-- begin Source text --

# Superlines: Gliss vs. Nanofil



## DaveW731 (Jan 12, 2001)

I've been reading about Gliss fishing line in a number of places. It is described as a "unifiliment" that is stronger than braid, but smoother. Apparently 40# test is about the same diameter as 14# Nanofil, or 8# mono. I would love to have one line that I could use on both spinning and baitcasting equipment. I love Nanofil on spinning reels, but it is not good on baitcasters. Has anyone used Gliss in 40#? What do you think of it?


----------



## 6667supersport (Oct 10, 2012)

I cast a lot and bought some 8lb nanofil and had issues with it breaking easily. One minute I would catch a nice fish and minutes later it would break like 1lb line. This happened more than a few times. I figured maybe it was old line and bought another spool of 10lb in the green. That seemed to work great, few weeks back I caught 3 very nice 25-30" pike on the line, two weeks later I am gill fishing with the same rod and the line breaks when I try and lift a 9" gill out of the water.

I have now bought a spool of the seaguar smackdown braid in 10lb, that has a 2lb mono thickness. For now I really like it, except for the cost.


----------



## frenchriver1 (Jul 5, 2005)

Had the same issue with that nanofil line, breaking without any reason...


----------



## -Axiom- (Jul 24, 2010)

Nanofil will fray and the line needs to be checked like any other, it's not very abrasion resistant either.

I've had no problems with it in a non-abrasive environment at all.


----------



## FishinMichigan21 (Dec 19, 2012)

I wouldn't mess with the Nanofil. That gliss has pretty good reviews, it is something I'm gonna try on spinning gear this year. Its got a smaller diameter than braid, you gotta believe you could fling stuff pretty far on that gliss. Only thing issue I saw from reviews was from people using it on baitcasters fishing in snaggy/rocky/woody areas.


----------



## FishKilla419 (Feb 22, 2008)

Nano fil and smack down are the best casting lines I've used. Neither are as strong as crystal or pp. Just got my hands on the bliss and so far the stuff looks and feels amazing. I'll be running it through the paces sat. Putting the 8# on my spin rod. It's .004 dia. 6# nano is .005. And this stuff is even slicker.
I've got 30# smack down on the bc. It'll be the first time using it other than vertical jigging.


----------



## kzoofisher (Mar 6, 2011)

Also had trouble with nanofil because of abrasion breaks. Found that I could cast a few feet further with it but it didn't seem to make much of a difference in catch rate. 120' vs 140' or whatever and I caught about the same as always. No super lines are as abrasion resistant as fluoro or mono but they usually make up for it in the greater breaking strength at smaller diameter, not so much the super soft super cartable nanofil. Another caution I have with super lines is over powering the rod with the pound test. You load a 40# line on a 12# max ML rod and the next thing you know you broke it on a snag. I try not to overload too much, use a lighter leader and always pull straight on snags.

-- end Source text --
-- begin Records to use --

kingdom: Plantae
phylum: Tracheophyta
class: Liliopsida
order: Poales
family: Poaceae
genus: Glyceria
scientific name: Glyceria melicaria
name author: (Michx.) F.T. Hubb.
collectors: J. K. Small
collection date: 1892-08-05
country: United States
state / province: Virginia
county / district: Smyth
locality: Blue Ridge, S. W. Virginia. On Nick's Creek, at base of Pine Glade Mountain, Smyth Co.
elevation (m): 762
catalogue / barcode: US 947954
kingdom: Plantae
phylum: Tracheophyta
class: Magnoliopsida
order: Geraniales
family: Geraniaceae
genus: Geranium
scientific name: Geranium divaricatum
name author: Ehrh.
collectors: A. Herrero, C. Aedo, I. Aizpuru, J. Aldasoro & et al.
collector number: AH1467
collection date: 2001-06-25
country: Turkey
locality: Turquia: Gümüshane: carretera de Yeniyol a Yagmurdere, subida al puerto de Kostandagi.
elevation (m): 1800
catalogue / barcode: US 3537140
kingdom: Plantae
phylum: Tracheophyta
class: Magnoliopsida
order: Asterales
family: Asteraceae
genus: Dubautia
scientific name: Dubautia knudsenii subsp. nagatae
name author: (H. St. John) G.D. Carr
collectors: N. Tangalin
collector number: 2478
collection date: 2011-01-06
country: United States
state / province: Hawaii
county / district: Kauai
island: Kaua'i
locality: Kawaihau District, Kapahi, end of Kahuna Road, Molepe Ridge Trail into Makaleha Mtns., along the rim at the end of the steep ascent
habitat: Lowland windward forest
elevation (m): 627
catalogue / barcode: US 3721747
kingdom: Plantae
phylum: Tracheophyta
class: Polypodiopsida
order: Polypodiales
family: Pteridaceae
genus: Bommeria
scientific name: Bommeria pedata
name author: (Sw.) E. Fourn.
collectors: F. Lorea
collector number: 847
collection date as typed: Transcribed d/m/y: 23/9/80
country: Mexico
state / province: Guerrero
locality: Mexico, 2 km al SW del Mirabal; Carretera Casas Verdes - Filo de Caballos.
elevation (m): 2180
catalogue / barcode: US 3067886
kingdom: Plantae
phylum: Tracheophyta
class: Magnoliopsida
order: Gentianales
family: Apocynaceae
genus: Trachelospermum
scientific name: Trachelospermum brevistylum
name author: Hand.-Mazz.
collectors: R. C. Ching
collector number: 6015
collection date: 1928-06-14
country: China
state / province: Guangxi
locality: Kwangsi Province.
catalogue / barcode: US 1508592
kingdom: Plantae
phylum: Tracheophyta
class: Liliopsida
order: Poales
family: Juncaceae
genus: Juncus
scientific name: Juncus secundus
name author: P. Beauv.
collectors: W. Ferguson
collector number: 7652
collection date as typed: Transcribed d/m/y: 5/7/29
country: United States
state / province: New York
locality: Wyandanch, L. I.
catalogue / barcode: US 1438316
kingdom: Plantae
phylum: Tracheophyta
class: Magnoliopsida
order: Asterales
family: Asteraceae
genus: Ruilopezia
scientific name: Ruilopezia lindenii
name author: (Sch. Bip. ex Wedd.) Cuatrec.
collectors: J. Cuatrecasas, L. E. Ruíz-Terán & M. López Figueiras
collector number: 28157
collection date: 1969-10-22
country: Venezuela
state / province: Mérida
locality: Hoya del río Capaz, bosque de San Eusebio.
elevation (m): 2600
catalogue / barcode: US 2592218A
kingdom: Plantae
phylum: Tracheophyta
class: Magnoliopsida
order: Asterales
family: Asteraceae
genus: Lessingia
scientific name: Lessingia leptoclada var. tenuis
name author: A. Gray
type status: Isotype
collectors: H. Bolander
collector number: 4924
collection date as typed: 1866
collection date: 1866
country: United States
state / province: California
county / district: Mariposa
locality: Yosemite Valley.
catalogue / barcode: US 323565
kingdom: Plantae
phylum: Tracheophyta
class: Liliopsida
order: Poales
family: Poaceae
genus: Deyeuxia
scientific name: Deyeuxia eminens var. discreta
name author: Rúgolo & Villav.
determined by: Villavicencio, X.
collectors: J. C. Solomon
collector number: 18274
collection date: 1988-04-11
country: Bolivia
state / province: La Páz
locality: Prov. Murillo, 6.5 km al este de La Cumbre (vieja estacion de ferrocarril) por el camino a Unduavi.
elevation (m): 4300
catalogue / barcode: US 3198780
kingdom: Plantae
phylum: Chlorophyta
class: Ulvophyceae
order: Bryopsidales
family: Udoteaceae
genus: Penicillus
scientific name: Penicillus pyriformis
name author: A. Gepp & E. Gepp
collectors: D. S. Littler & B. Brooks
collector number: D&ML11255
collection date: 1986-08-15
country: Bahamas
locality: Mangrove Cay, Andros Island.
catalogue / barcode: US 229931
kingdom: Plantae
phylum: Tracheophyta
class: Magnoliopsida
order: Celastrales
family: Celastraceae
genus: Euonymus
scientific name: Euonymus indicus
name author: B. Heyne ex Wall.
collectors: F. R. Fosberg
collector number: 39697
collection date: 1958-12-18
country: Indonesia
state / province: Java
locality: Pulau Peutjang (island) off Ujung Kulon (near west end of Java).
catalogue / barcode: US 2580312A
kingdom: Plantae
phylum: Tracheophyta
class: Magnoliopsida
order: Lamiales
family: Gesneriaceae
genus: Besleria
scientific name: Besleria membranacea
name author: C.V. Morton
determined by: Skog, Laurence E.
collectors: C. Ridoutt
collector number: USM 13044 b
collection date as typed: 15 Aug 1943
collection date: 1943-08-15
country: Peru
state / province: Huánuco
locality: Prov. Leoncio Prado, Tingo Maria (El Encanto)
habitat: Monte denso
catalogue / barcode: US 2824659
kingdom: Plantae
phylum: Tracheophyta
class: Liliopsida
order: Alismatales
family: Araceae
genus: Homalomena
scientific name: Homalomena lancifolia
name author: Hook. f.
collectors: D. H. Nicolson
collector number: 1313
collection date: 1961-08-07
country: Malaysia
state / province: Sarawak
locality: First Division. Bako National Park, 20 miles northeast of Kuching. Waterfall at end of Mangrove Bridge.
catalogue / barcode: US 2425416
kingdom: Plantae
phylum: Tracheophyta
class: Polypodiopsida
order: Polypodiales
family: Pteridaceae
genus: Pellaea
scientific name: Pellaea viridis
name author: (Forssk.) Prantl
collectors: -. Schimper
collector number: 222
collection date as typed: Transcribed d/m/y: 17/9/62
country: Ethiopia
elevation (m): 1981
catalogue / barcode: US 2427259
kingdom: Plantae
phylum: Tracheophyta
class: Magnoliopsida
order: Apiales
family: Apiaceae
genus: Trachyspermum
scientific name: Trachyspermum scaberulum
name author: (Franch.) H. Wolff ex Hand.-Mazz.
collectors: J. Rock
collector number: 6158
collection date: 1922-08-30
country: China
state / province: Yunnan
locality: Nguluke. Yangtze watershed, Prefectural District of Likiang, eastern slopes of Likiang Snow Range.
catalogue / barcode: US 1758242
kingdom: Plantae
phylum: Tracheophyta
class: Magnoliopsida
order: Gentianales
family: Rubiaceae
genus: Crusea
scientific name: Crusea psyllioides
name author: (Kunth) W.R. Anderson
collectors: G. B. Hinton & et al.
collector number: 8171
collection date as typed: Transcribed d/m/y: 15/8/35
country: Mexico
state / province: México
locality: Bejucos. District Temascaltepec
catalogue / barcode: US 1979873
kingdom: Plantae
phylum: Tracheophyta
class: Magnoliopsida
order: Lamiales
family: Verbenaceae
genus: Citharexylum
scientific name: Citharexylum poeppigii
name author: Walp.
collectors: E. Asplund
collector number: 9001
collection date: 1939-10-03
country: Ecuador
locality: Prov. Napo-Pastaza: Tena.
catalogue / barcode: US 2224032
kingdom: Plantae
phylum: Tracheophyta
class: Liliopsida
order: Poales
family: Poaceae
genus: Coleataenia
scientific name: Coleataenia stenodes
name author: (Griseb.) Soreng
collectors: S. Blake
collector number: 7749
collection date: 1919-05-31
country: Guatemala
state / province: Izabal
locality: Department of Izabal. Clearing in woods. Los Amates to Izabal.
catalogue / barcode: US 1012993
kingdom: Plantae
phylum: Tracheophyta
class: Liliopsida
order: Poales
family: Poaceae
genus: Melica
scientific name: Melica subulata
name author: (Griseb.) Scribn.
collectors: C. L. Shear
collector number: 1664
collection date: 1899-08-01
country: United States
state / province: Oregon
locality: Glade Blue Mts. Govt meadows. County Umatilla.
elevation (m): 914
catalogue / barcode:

-- end Records to use --

[Challenge 1] From the fishing line thread, copy everything from "I wouldn't mess" down to "is even slicker." word for word.
[Challenge 2] In the records, rewrite everything from the line containing "collectors: J. C. Solomon" down to the line containing "elevation (m): 4300", putting "date collected" in place of "collection date" and leaving all else untouched. Give only those lines.

[Worked answer 1]
I wouldn't mess with the Nanofil. That gliss has pretty good reviews, it is something I'm gonna try on spinning gear this year. Its got a smaller diameter than braid, you gotta believe you could fling stuff pretty far on that gliss. Only thing issue I saw from reviews was from people using it on baitcasters fishing in snaggy/rocky/woody areas.


----------



## FishKilla419 (Feb 22, 2008)

Nano fil and smack down are the best casting lines I've used. Neither are as strong as crystal or pp. Just got my hands on the bliss and so far the stuff looks and feels amazing. I'll be running it through the paces sat. Putting the 8# on my spin rod. It's .004 dia. 6# nano is .005. And this stuff is even slicker.

[Worked answer 2]
collectors: J. C. Solomon
collector number: 18274
date collected: 1988-04-11
country: Bolivia
state / province: La Páz
locality: Prov. Murillo, 6.5 km al este de La Cumbre (vieja estacion de ferrocarril) por el camino a Unduavi.
elevation (m): 4300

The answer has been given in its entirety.